• **Problem to work on**
Put the rows below into a Markdown table with the columns "No." and "Line", numbering each line from 1 and giving its text. Leave out blank lines and the pictures.

• **Supplied data**
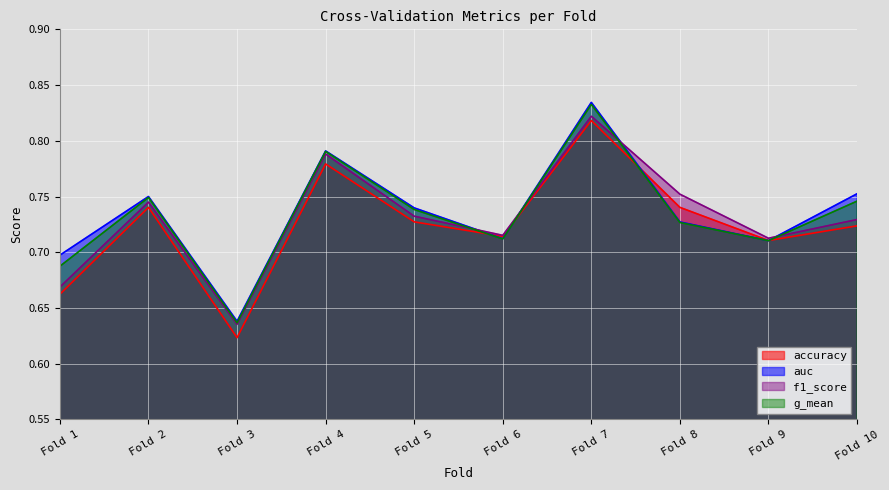

What is the lowest value of the g_mean series?

0.6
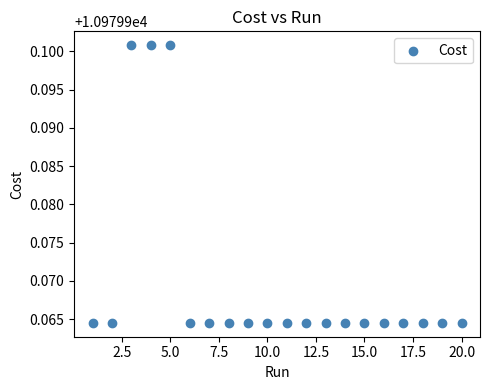

What is the range of X values (max minus min)?

19.0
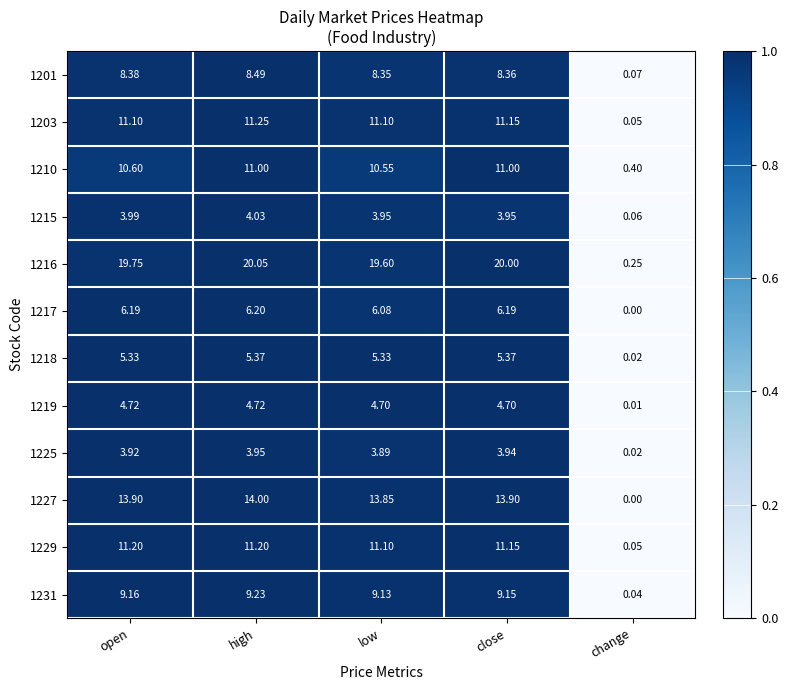

Rank the categories by 1216 value from lowest to highest.

change, low, open, close, high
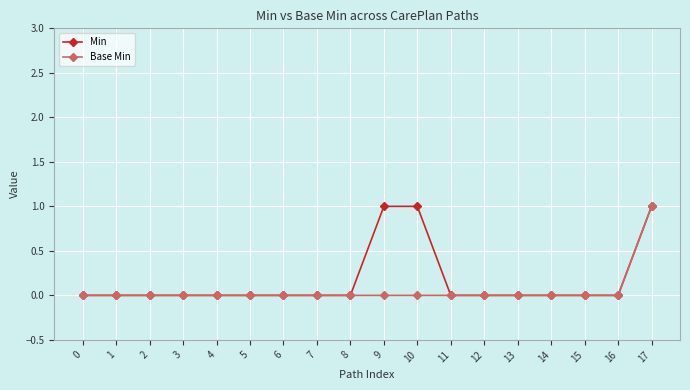

Reading left to right, what are all the values shown in this chart?

Min: 0=0	1=0	2=0	3=0	4=0	5=0	6=0	7=0	8=0	9=1	10=1	11=0	12=0	13=0	14=0	15=0	16=0	17=1
Base Min: 0=0	1=0	2=0	3=0	4=0	5=0	6=0	7=0	8=0	9=0	10=0	11=0	12=0	13=0	14=0	15=0	16=0	17=1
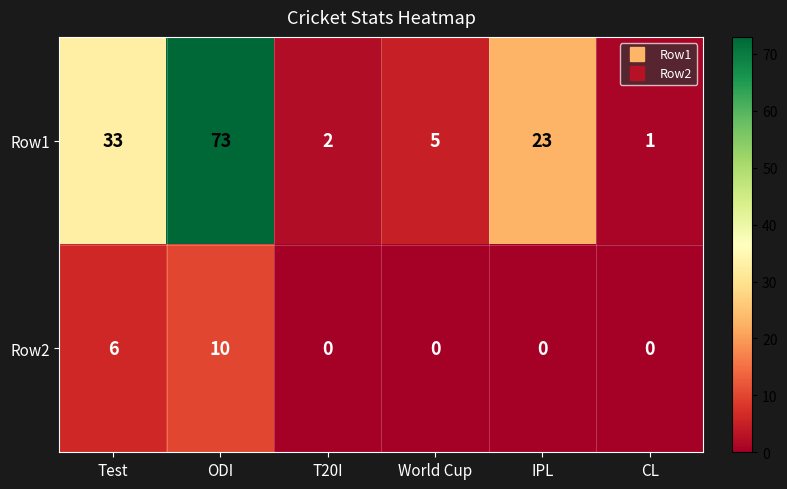

Count the number of data series in this chart.

2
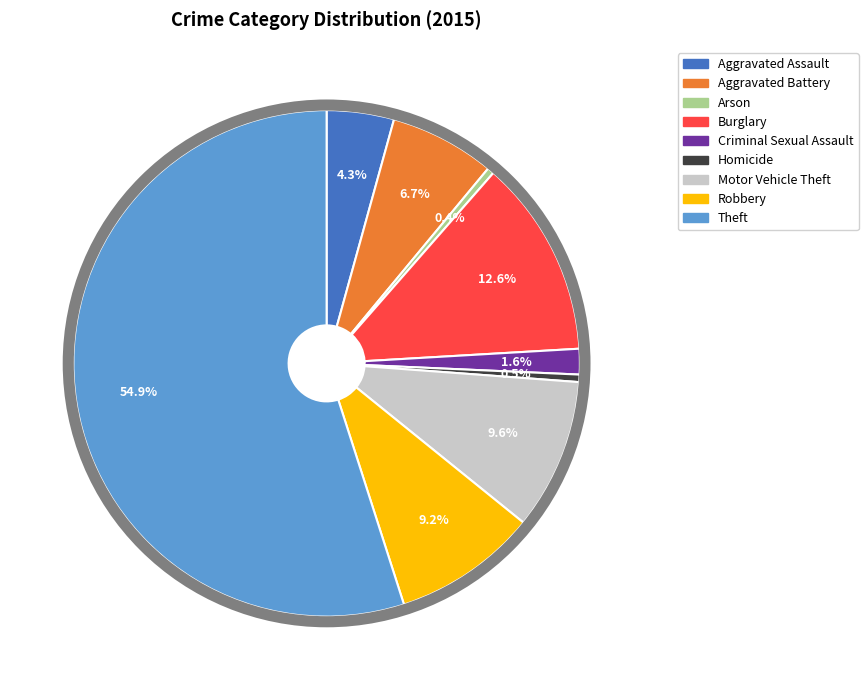

What is the majority slice?

Theft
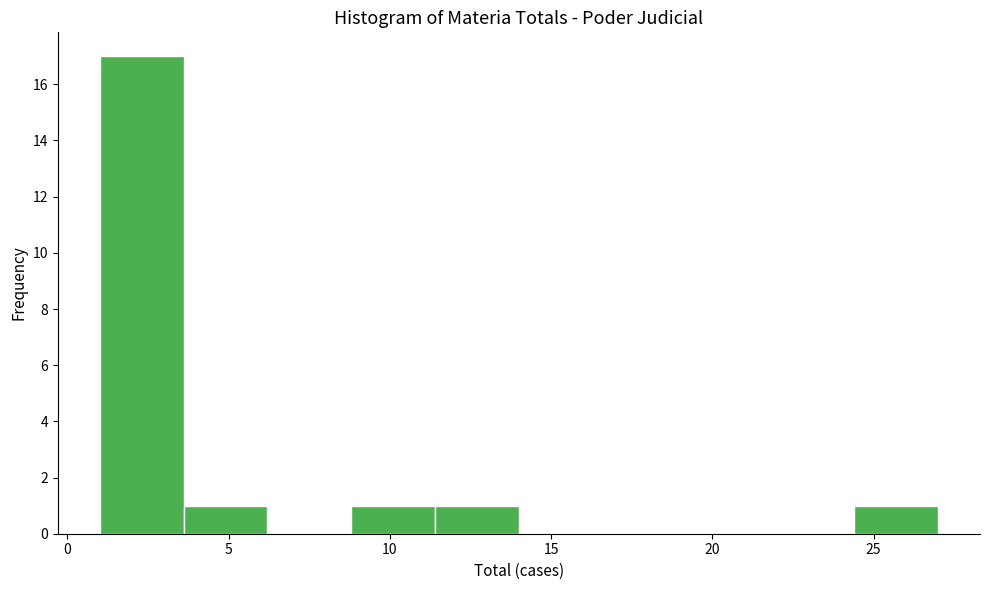

Reading left to right, list every bar in this chart as the range it spans on the x-axis followed by its height. Neither the bar edges nor the heights are printed on the chart, so give them approximately, as read against the axes.

1.0 to 3.6: 17
3.6 to 6.2: 1
6.2 to 8.8: 0
8.8 to 11.4: 1
11.4 to 14.0: 1
14.0 to 16.6: 0
16.6 to 19.2: 0
19.2 to 21.8: 0
21.8 to 24.4: 0
24.4 to 27.0: 1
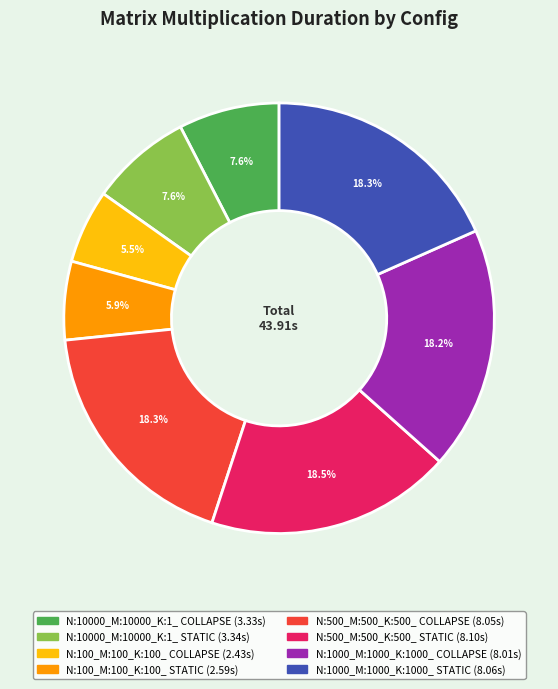

What is the ratio of the value at N:10000_M:10000_K:1_ STATIC to the value at N:1000_M:1000_K:1000_ STATIC?

0.4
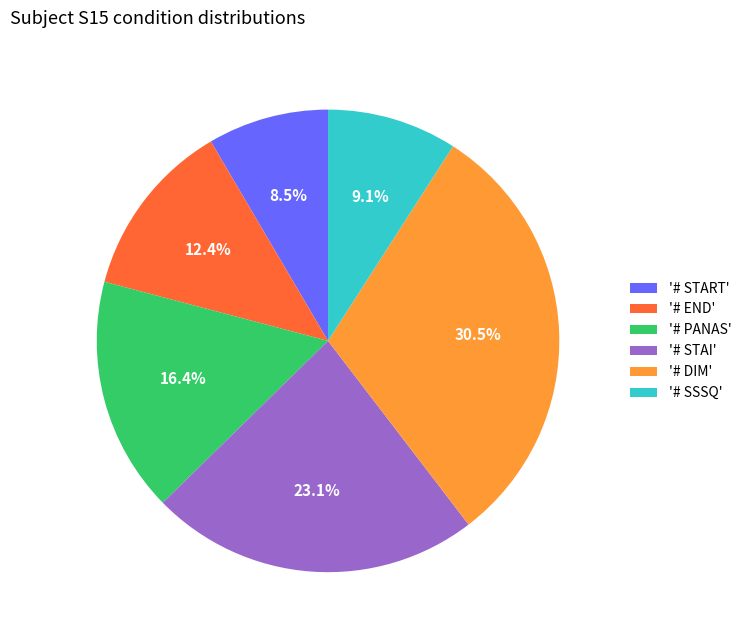

What is the total percentage of '# SSSQ' and '# DIM'?

39.6%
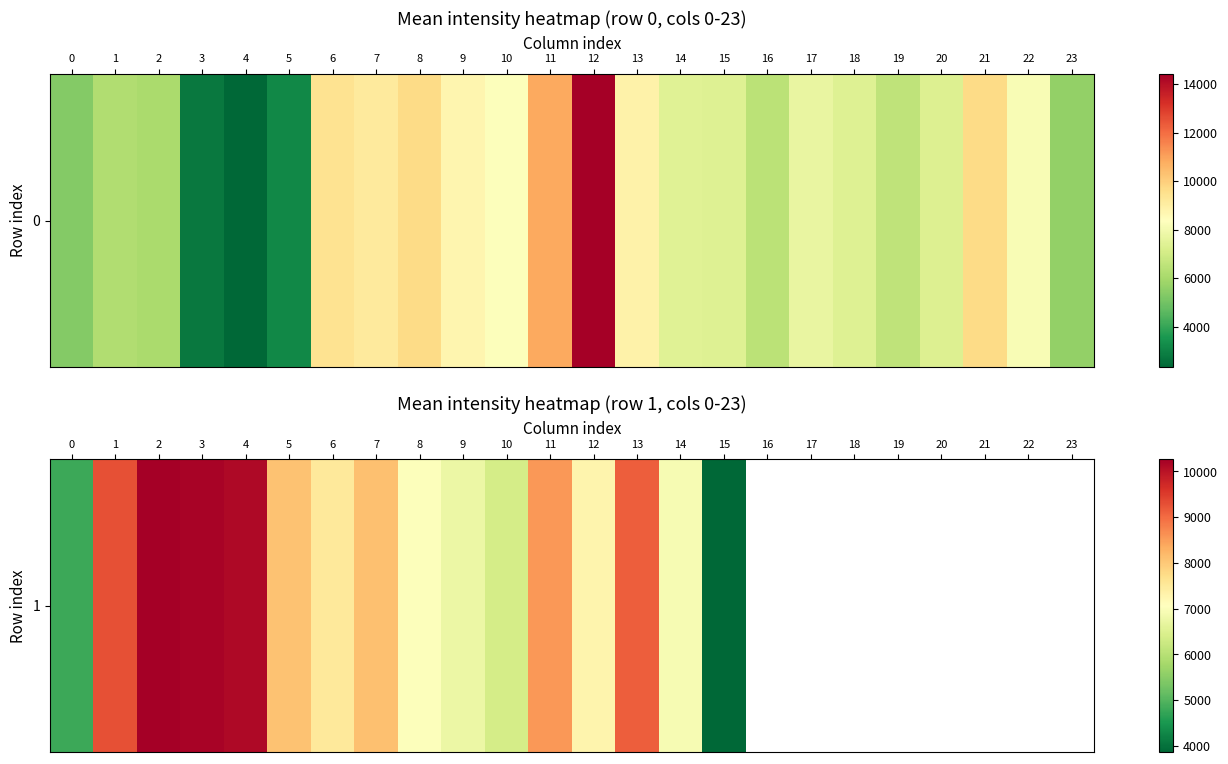

What is the sum of the values at 1 and 2?

19562.6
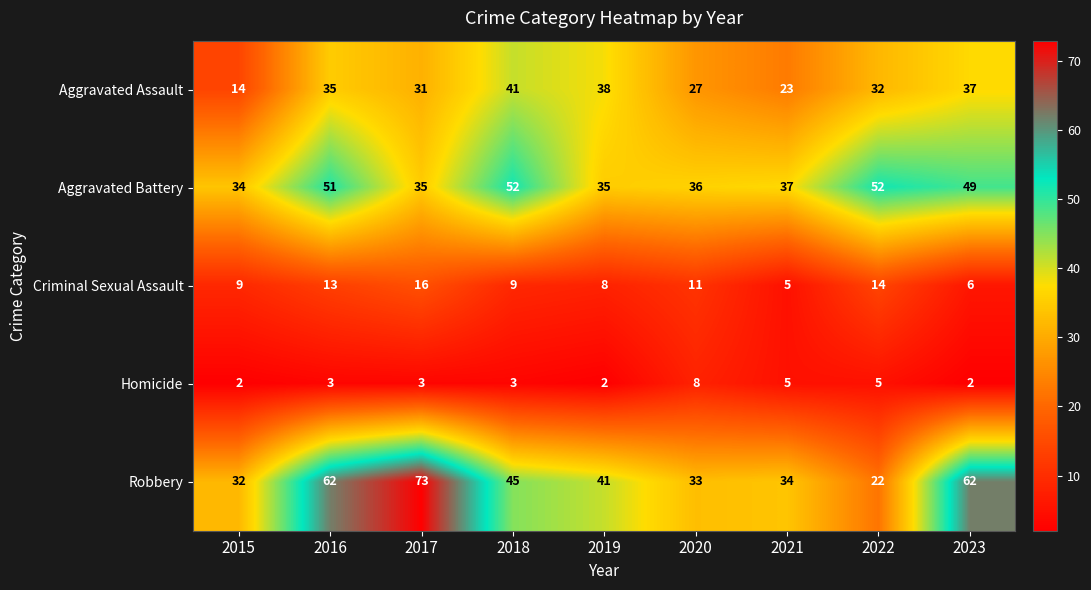

Count the number of categories in the chart.

9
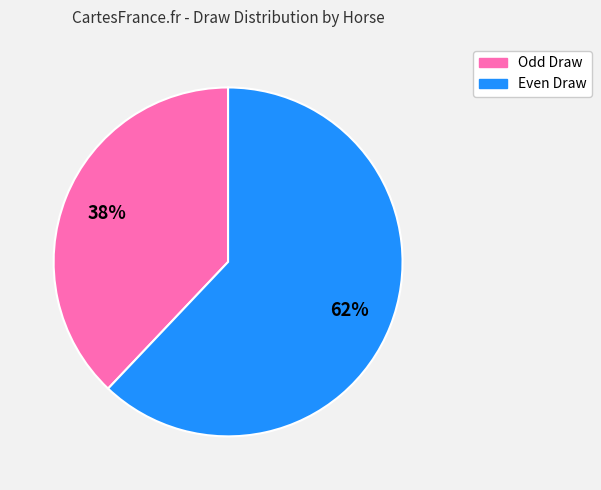

Does any single category account for the majority?

Yes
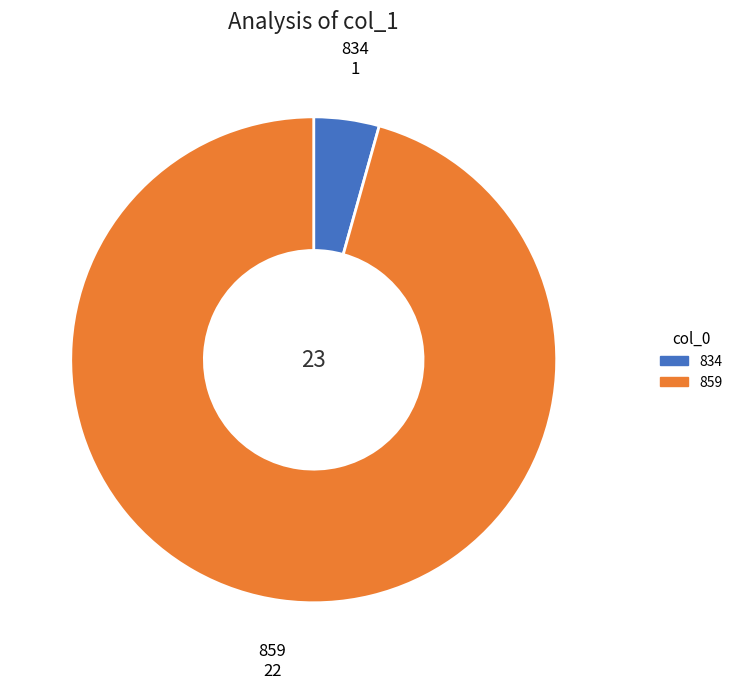

Which has a higher value, 859 or 834?

859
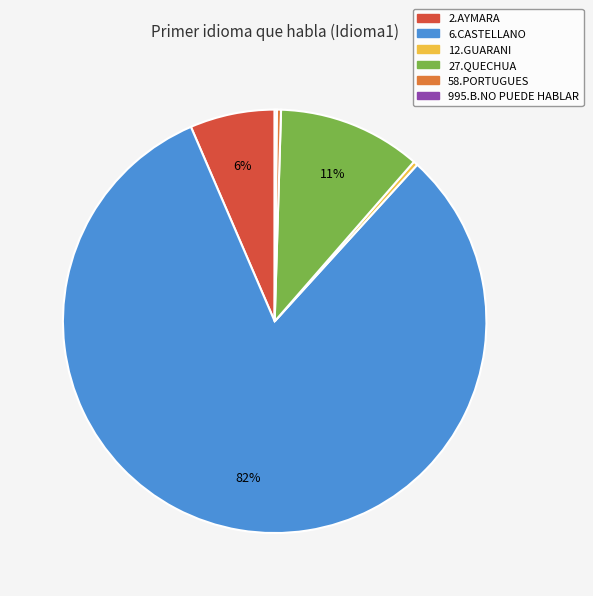

To the nearest percent, what is the average slice percentage?

17%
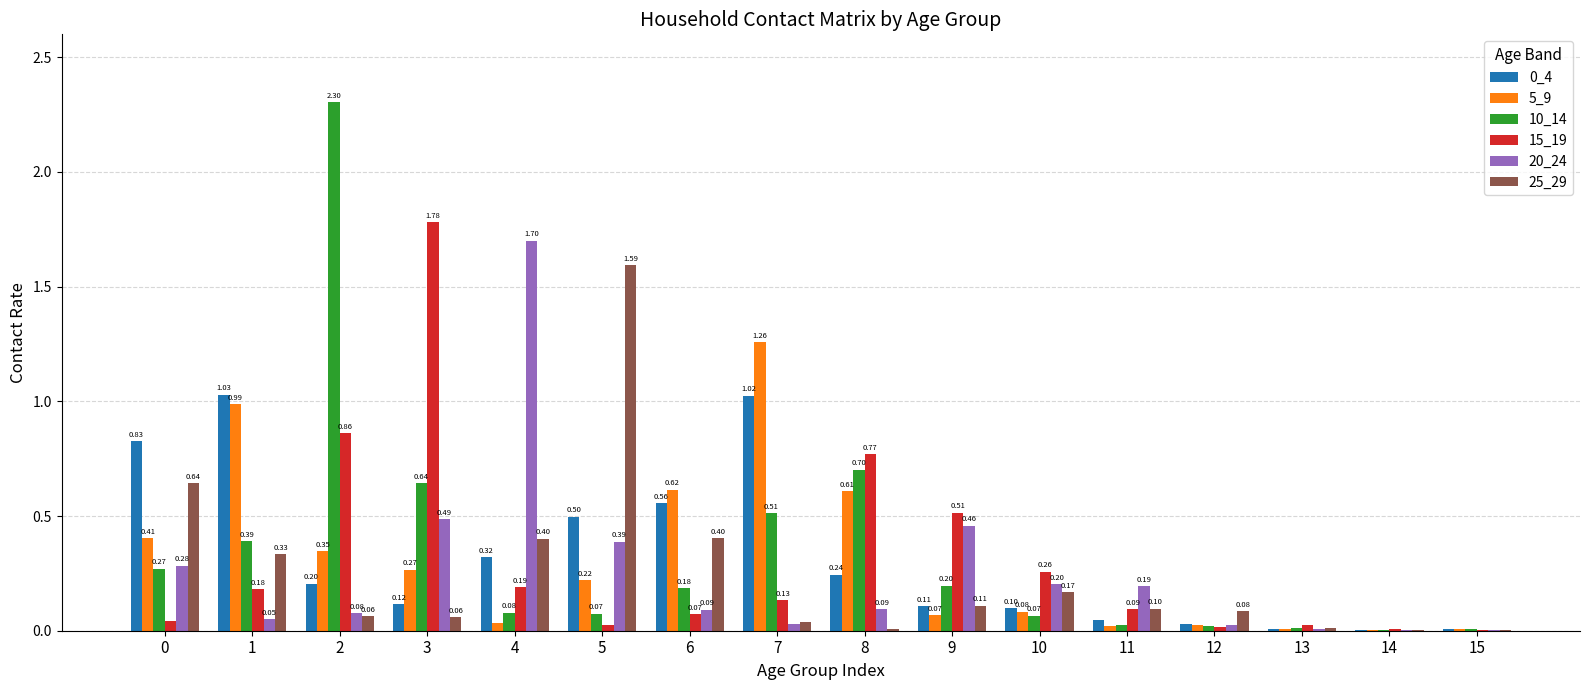

What is the total value across all series at 2?

3.9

• **Written answer**
| No. | Line |
|---|---|
| 1 | What is the lowest value of the g_mean series? |
| 2 | 0.6 |
| 3 | What is the range of X values (max minus min)? |
| 4 | 19.0 |
| 5 | Rank the categories by 1216 value from lowest to highest. |
| 6 | change, low, open, close, high |
| 7 | Reading left to right, what are all the values shown in this chart? |
| 8 | Min: 0=0	1=0	2=0	3=0	4=0	5=0	6=0	7=0	8=0	9=1	10=1	11=0	12=0	13=0	14=0	15=0	16=0	17=1 |
| 9 | Base Min: 0=0	1=0	2=0	3=0	4=0	5=0	6=0	7=0	8=0	9=0	10=0	11=0	12=0	13=0	14=0	15=0	16=0	17=1 |
| 10 | Count the number of data series in this chart. |
| 11 | 2 |
| 12 | What is the majority slice? |
| 13 | Theft |
| 14 | Reading left to right, list every bar in this chart as the range it spans on the x-axis followed by its height. Neither the bar edges nor the heights are printed on the chart, so give them approximately, as read against the axes. |
| 15 | 1.0 to 3.6: 17 |
| 16 | 3.6 to 6.2: 1 |
| 17 | 6.2 to 8.8: 0 |
| 18 | 8.8 to 11.4: 1 |
| 19 | 11.4 to 14.0: 1 |
| 20 | 14.0 to 16.6: 0 |
| 21 | 16.6 to 19.2: 0 |
| 22 | 19.2 to 21.8: 0 |
| 23 | 21.8 to 24.4: 0 |
| 24 | 24.4 to 27.0: 1 |
| 25 | What is the ratio of the value at N:10000_M:10000_K:1_ STATIC to the value at N:1000_M:1000_K:1000_ STATIC? |
| 26 | 0.4 |
| 27 | What is the total percentage of '# SSSQ' and '# DIM'? |
| 28 | 39.6% |
| 29 | What is the sum of the values at 1 and 2? |
| 30 | 19562.6 |
| 31 | Count the number of categories in the chart. |
| 32 | 9 |
| 33 | Does any single category account for the majority? |
| 34 | Yes |
| 35 | Which has a higher value, 859 or 834? |
| 36 | 859 |
| 37 | To the nearest percent, what is the average slice percentage? |
| 38 | 17% |
| 39 | What is the total value across all series at 2? |
| 40 | 3.9 |